## Exercise aim
Repeat the data as given. Images do not go in the copy.

## Transcribed page contents
- - - - -

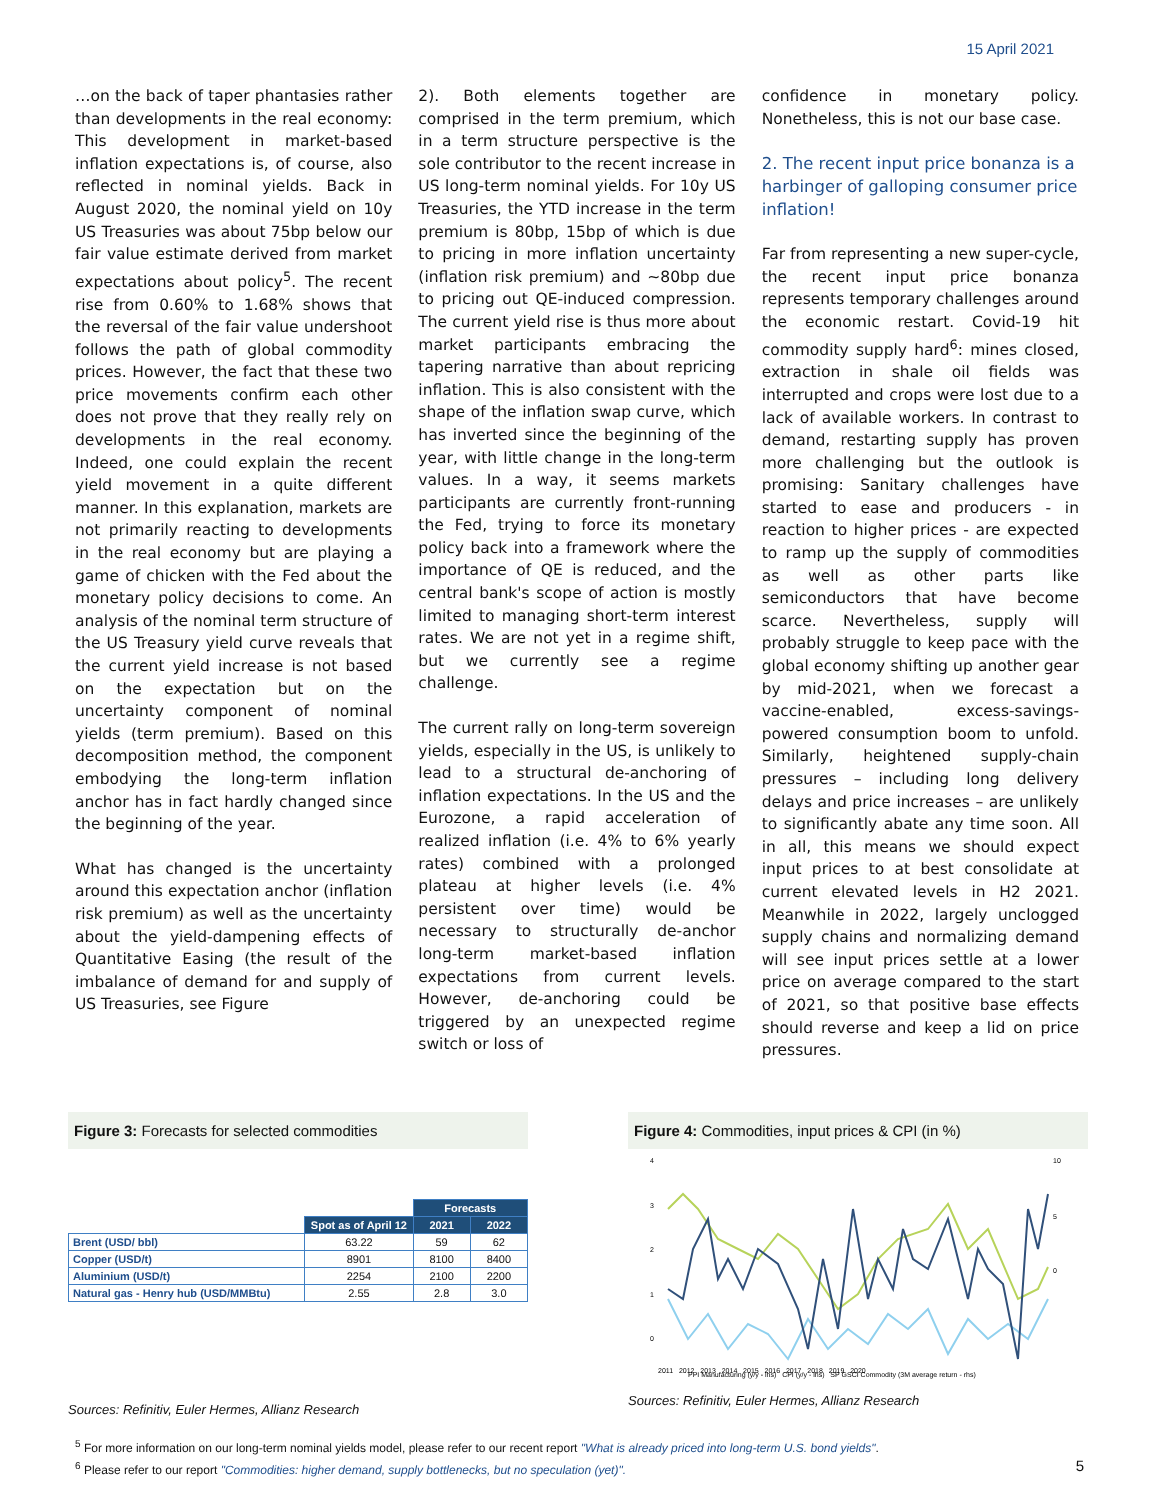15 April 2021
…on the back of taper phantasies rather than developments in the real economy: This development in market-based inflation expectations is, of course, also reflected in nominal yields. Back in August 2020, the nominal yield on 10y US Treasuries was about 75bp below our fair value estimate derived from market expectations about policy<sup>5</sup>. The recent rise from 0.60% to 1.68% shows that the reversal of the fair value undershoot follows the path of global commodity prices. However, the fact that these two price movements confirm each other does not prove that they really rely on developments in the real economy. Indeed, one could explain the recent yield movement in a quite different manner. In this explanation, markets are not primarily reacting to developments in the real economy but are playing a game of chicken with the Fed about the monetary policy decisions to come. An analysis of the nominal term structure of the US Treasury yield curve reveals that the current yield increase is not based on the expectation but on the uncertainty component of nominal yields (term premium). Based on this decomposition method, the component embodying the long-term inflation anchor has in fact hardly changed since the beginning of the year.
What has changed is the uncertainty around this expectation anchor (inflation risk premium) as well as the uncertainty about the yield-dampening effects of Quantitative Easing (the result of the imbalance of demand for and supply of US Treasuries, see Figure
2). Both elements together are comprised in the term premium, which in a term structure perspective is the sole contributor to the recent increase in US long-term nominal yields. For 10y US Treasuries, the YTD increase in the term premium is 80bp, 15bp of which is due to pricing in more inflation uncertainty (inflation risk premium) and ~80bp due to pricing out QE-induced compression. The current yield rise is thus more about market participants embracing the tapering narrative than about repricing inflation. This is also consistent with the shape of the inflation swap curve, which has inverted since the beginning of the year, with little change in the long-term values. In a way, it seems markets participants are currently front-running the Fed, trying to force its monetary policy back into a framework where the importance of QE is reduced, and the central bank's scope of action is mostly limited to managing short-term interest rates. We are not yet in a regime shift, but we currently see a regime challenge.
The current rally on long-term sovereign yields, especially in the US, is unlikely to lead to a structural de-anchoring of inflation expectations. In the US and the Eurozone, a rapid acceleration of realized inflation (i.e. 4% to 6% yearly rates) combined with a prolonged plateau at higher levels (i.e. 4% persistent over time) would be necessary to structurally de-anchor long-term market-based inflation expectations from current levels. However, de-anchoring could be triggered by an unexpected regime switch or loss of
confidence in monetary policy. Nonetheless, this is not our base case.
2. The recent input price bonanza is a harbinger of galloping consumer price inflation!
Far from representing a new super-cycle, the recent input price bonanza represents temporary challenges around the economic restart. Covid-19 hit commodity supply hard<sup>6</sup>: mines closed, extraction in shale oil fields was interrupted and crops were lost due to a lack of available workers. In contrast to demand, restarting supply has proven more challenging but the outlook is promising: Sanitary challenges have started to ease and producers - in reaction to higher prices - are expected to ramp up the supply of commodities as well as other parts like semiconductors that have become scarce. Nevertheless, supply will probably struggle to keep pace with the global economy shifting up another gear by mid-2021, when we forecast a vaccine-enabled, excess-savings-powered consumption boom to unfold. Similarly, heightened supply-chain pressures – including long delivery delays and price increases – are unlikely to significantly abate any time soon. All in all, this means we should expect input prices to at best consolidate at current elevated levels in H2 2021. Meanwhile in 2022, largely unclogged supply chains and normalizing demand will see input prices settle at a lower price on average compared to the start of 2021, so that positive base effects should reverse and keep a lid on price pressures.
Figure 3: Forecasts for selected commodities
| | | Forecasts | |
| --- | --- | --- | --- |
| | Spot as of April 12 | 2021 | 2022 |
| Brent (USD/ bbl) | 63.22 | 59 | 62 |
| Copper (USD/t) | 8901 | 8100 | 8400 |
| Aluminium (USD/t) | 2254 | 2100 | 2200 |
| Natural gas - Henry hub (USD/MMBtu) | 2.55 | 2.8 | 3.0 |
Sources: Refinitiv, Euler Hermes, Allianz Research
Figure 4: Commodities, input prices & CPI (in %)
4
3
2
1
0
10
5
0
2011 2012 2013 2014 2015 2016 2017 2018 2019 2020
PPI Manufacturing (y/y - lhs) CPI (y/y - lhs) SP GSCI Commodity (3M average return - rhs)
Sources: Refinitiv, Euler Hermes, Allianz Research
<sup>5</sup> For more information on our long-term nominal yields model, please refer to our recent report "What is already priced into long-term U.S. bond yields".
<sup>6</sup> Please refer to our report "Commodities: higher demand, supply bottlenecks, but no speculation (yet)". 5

- - - - -

## Solution to this task
15 April 2021
…on the back of taper phantasies rather than developments in the real economy: This development in market-based inflation expectations is, of course, also reflected in nominal yields. Back in August 2020, the nominal yield on 10y US Treasuries was about 75bp below our fair value estimate derived from market expectations about policy<sup>5</sup>. The recent rise from 0.60% to 1.68% shows that the reversal of the fair value undershoot follows the path of global commodity prices. However, the fact that these two price movements confirm each other does not prove that they really rely on developments in the real economy. Indeed, one could explain the recent yield movement in a quite different manner. In this explanation, markets are not primarily reacting to developments in the real economy but are playing a game of chicken with the Fed about the monetary policy decisions to come. An analysis of the nominal term structure of the US Treasury yield curve reveals that the current yield increase is not based on the expectation but on the uncertainty component of nominal yields (term premium). Based on this decomposition method, the component embodying the long-term inflation anchor has in fact hardly changed since the beginning of the year.
What has changed is the uncertainty around this expectation anchor (inflation risk premium) as well as the uncertainty about the yield-dampening effects of Quantitative Easing (the result of the imbalance of demand for and supply of US Treasuries, see Figure
2). Both elements together are comprised in the term premium, which in a term structure perspective is the sole contributor to the recent increase in US long-term nominal yields. For 10y US Treasuries, the YTD increase in the term premium is 80bp, 15bp of which is due to pricing in more inflation uncertainty (inflation risk premium) and ~80bp due to pricing out QE-induced compression. The current yield rise is thus more about market participants embracing the tapering narrative than about repricing inflation. This is also consistent with the shape of the inflation swap curve, which has inverted since the beginning of the year, with little change in the long-term values. In a way, it seems markets participants are currently front-running the Fed, trying to force its monetary policy back into a framework where the importance of QE is reduced, and the central bank's scope of action is mostly limited to managing short-term interest rates. We are not yet in a regime shift, but we currently see a regime challenge.
The current rally on long-term sovereign yields, especially in the US, is unlikely to lead to a structural de-anchoring of inflation expectations. In the US and the Eurozone, a rapid acceleration of realized inflation (i.e. 4% to 6% yearly rates) combined with a prolonged plateau at higher levels (i.e. 4% persistent over time) would be necessary to structurally de-anchor long-term market-based inflation expectations from current levels. However, de-anchoring could be triggered by an unexpected regime switch or loss of
confidence in monetary policy. Nonetheless, this is not our base case.
2. The recent input price bonanza is a harbinger of galloping consumer price inflation!
Far from representing a new super-cycle, the recent input price bonanza represents temporary challenges around the economic restart. Covid-19 hit commodity supply hard<sup>6</sup>: mines closed, extraction in shale oil fields was interrupted and crops were lost due to a lack of available workers. In contrast to demand, restarting supply has proven more challenging but the outlook is promising: Sanitary challenges have started to ease and producers - in reaction to higher prices - are expected to ramp up the supply of commodities as well as other parts like semiconductors that have become scarce. Nevertheless, supply will probably struggle to keep pace with the global economy shifting up another gear by mid-2021, when we forecast a vaccine-enabled, excess-savings-powered consumption boom to unfold. Similarly, heightened supply-chain pressures – including long delivery delays and price increases – are unlikely to significantly abate any time soon. All in all, this means we should expect input prices to at best consolidate at current elevated levels in H2 2021. Meanwhile in 2022, largely unclogged supply chains and normalizing demand will see input prices settle at a lower price on average compared to the start of 2021, so that positive base effects should reverse and keep a lid on price pressures.
Figure 3: Forecasts for selected commodities
| | | Forecasts | |
| --- | --- | --- | --- |
| | Spot as of April 12 | 2021 | 2022 |
| Brent (USD/ bbl) | 63.22 | 59 | 62 |
| Copper (USD/t) | 8901 | 8100 | 8400 |
| Aluminium (USD/t) | 2254 | 2100 | 2200 |
| Natural gas - Henry hub (USD/MMBtu) | 2.55 | 2.8 | 3.0 |
Sources: Refinitiv, Euler Hermes, Allianz Research
Figure 4: Commodities, input prices & CPI (in %)
4
3
2
1
0
10
5
0
2011 2012 2013 2014 2015 2016 2017 2018 2019 2020
PPI Manufacturing (y/y - lhs) CPI (y/y - lhs) SP GSCI Commodity (3M average return - rhs)
Sources: Refinitiv, Euler Hermes, Allianz Research
<sup>5</sup> For more information on our long-term nominal yields model, please refer to our recent report "What is already priced into long-term U.S. bond yields".
<sup>6</sup> Please refer to our report "Commodities: higher demand, supply bottlenecks, but no speculation (yet)". 5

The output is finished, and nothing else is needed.